Кстати, читатель, вероятно, заметит, что некоторые новеллы А. Цвейга помечены двойной датой. Годы, а иногда и десятилетия отделяют их первую редакцию от того момента, когда, просматривал свои старые рассказы и готовя их к переизданию, автор дописывал их и в кратких эпилогах сообщал о дальнейшей судьбе героев в бурном потоке времени. Но «времена меняются, и мы — с ними»… За эти годы и десятилетия многое происходило не только с персонажами новелл, но и с самим писателем, развивались его социально-политические воззрения и эстетические идеи. Некоторые рассказы А. Цвейга фиксируют в своей основной и «эпилогической» частях разные моменты творческой эволюции писателя и тем самым с особой наглядностью указывают на путь, пройденный им от неопределенного народолюбия и пацифизма к активному и сознательному участию в строительстве социализма в Германской Демократической Республике.
НОВЕЛЛЫ
Радуга
Как библия гласит, уняв потоп зловещий,
Всемилосердный бог, исполнен воли вещей,
Взял и швырнул дугу туда, за гребень туч,
На семь частей дробя дневного солнца луч.

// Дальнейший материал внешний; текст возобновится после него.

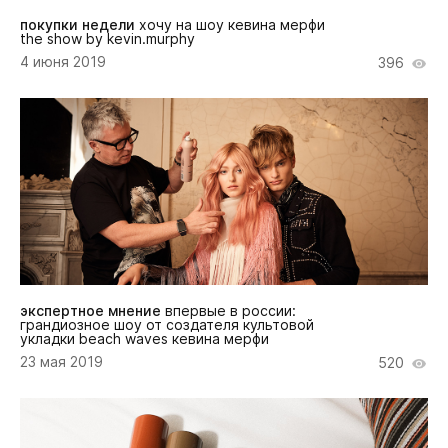
покупки недели
хочу на шоу кевина мерфи
the show by kevin.murphy
4 июня 2019
396
экспертное мнение
впервые в россии:
грандиозное шоу от создателя культовой
укладки beach waves кевина мерфи
23 мая 2019
520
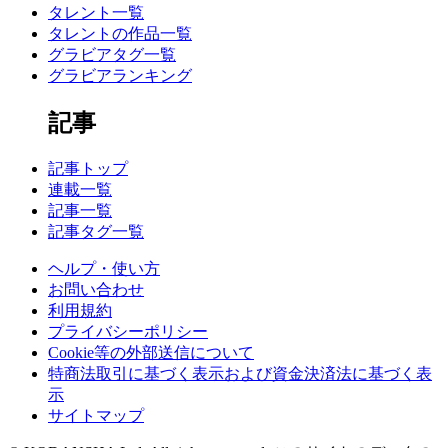
タレント一覧
タレントの作品一覧
グラビアタグ一覧
グラビアランキング
記事
記事トップ
連載一覧
記事一覧
記事タグ一覧
ヘルプ・使い方
お問い合わせ
利用規約
プライバシーポリシー
Cookie等の外部送信について
特商法取引に基づく表示および資金決済法に基づく表
示
サイトマップ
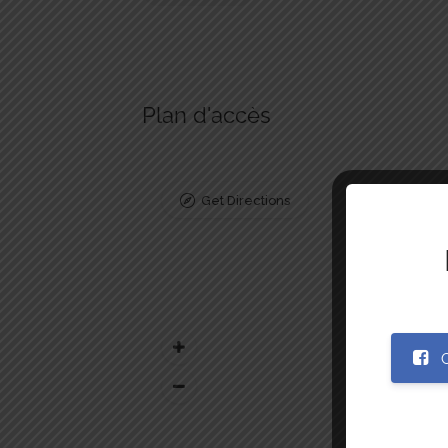
Plan d'accès
Get Directions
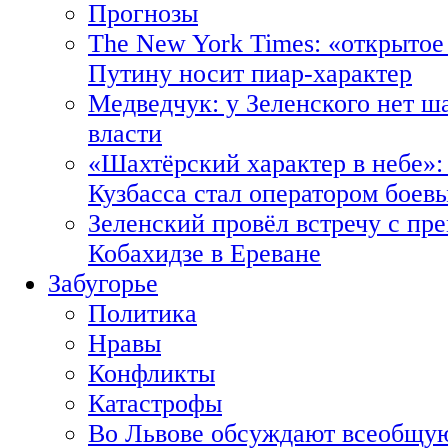
Прогнозы
The New York Times: «открытое
Путину носит пиар-характер
Медведчук: у Зеленского нет ш
власти
«Шахтёрский характер в небе»:
Кузбасса стал оператором боев
Зеленский провёл встречу с пр
Кобахидзе в Ереване
Забугорье
Политика
Нравы
Конфликты
Катастрофы
Во Львове обсуждают всеобщую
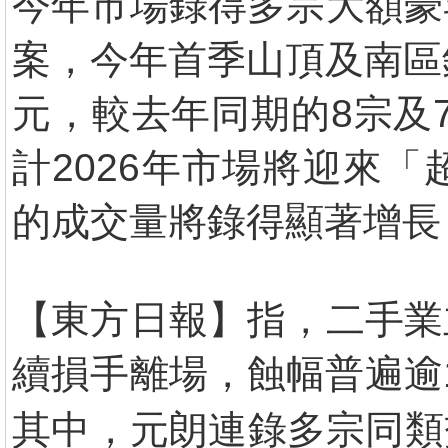
今年市場錄得多宗大額豪
案，今年首季山頂及南區錄
元，較去年同期的8宗及7
計2026年市場將迎來
的成交量將錄得顯著增長
【東方日報】指，二手業
續損手離場，蝕幅普遍逾
其中，元朗連錄多宗同類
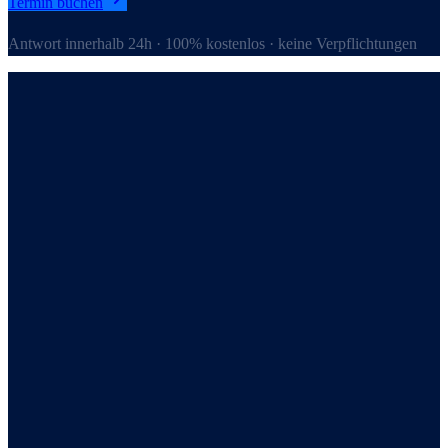
Termin buchen
Antwort innerhalb 24h · 100% kostenlos · keine Verpflichtungen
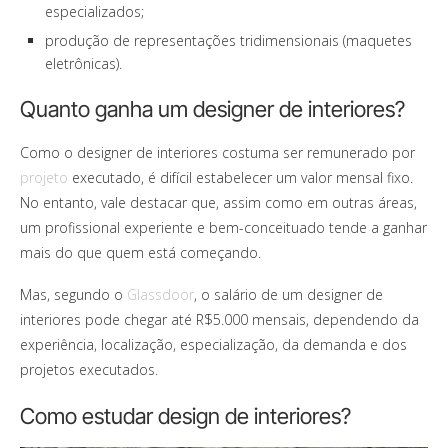
especializados;
produção de representações tridimensionais (maquetes
eletrônicas).
Quanto ganha um designer de interiores?
Como o designer de interiores costuma ser remunerado por
projeto
executado, é difícil estabelecer um valor mensal fixo.
No entanto, vale destacar que, assim como em outras áreas,
um profissional experiente e bem-conceituado tende a ganhar
mais do que quem está começando.
Mas, segundo o
Glassdoor
, o salário de um designer de
interiores pode chegar até R$5.000 mensais, dependendo da
experiência, localização, especialização, da demanda e dos
projetos executados.
Como estudar design de interiores?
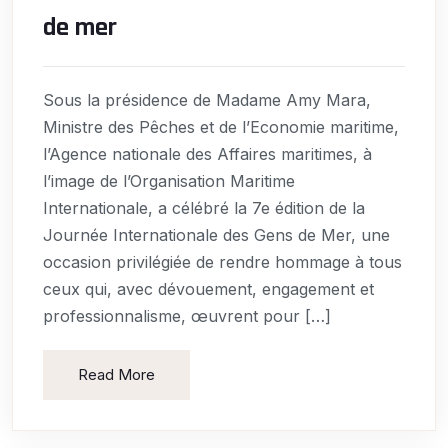
de mer
Sous la présidence de Madame Amy Mara,
Ministre des Pêches et de l’Economie maritime,
l’Agence nationale des Affaires maritimes, à
l’image de l’Organisation Maritime
Internationale, a célébré la 7e édition de la
Journée Internationale des Gens de Mer, une
occasion privilégiée de rendre hommage à tous
ceux qui, avec dévouement, engagement et
professionnalisme, œuvrent pour […]
Read More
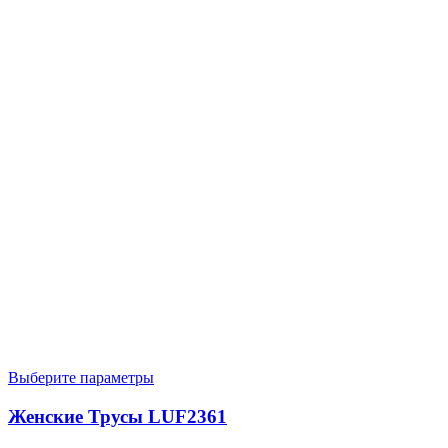
Выберите параметры
Женские Трусы LUF2361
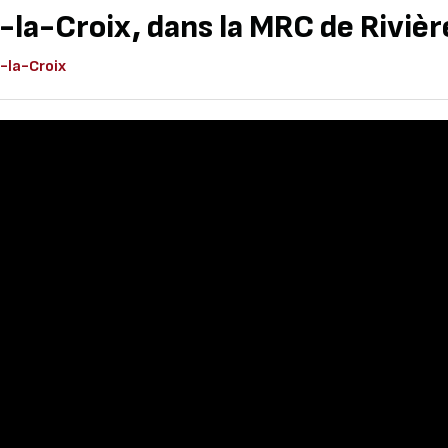
-la-Croix, dans la MRC de Riviè
-la-Croix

Еще бежали с гор последние потоки,
По лужам хлопал дождь, дул ветер толстощекий,
Но дивная дуга, воздвигнутая богом,
Явилась в небесах внушительным залогом
Того, что стихнет дождь, уляжется вода
И что потопов впредь не будет никогда.
Вот почему с тех дней, с тех стародавних пор,
Едва пройдет гроза, мы устремляли взор
На радугу-дугу, на радужные краски.
Ах, мы попали в плен к религиозной сказке!

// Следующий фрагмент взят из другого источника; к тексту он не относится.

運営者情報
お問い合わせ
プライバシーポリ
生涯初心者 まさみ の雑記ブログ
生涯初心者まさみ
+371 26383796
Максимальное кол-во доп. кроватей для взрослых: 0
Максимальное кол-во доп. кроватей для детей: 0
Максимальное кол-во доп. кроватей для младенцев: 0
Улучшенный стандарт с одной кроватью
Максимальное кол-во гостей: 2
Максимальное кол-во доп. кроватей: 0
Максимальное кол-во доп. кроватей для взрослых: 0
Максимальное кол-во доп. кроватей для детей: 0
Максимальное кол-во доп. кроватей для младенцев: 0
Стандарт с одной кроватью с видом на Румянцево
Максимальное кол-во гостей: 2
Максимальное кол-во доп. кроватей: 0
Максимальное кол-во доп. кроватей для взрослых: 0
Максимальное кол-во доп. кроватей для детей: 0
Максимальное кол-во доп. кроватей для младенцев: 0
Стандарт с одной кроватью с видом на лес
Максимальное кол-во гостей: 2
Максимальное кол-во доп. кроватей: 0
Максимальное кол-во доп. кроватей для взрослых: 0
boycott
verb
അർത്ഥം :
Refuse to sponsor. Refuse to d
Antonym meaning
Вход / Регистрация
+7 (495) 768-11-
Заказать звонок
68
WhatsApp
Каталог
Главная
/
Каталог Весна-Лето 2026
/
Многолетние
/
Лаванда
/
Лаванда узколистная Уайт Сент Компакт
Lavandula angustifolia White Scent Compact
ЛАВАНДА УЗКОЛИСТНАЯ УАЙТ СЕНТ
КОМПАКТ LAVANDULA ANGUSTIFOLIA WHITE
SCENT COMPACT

Ведь не один поэт издревле был готов
Воспеть и радугу и семь ее цветов,
А музыкантами те семь оттенков цвета
Давно воплощены в квартеты и терцеты.
Так ублажала нас поэзия. И все ж
Господь нас обманул. Все, что сказал он, — ложь!
Сияла радуга, дразня людское зренье,
А на земле — война, потоп и разоренье.
Бессовестный грабеж оружие кует,
И жертвам несть числа, и душу давит гнет.
Шквал газа и огня — последний крик науки —
Обрек людей на смерть, на ужасы и муки…
Но вопреки всему не выцвели цвета!
О, как прекрасна ты, земная пестрота!
Жизнь возрождается, не ведая уныний.
Пылают красный цвет, оранжевый и синий.
Земля рядится вновь в весенние одежды.
Смотрите, ей к лицу зеленый цвет надежды.
И радостно поет согласный красок хор:
Над смертью жизнь царит всему наперекор!
Так радуга средь туч, смеясь, взывает к людям:
— За дело! Не зевать! И счастье мы добудем!..
В чем сущность бытия? Чтоб, призванный к труду,
На свете человек жил с разумом в ладу,
Чтоб мира он достиг — своей мечты заветной,
Там, на щите небес герб светит семицветный!
Давайте же войну лишим отныне власти,
Для всех людей открыв дорогу в мир и в счастье, —
И радужный венец, которым грезил Ной,
Украсит навсегда свободный шар земной!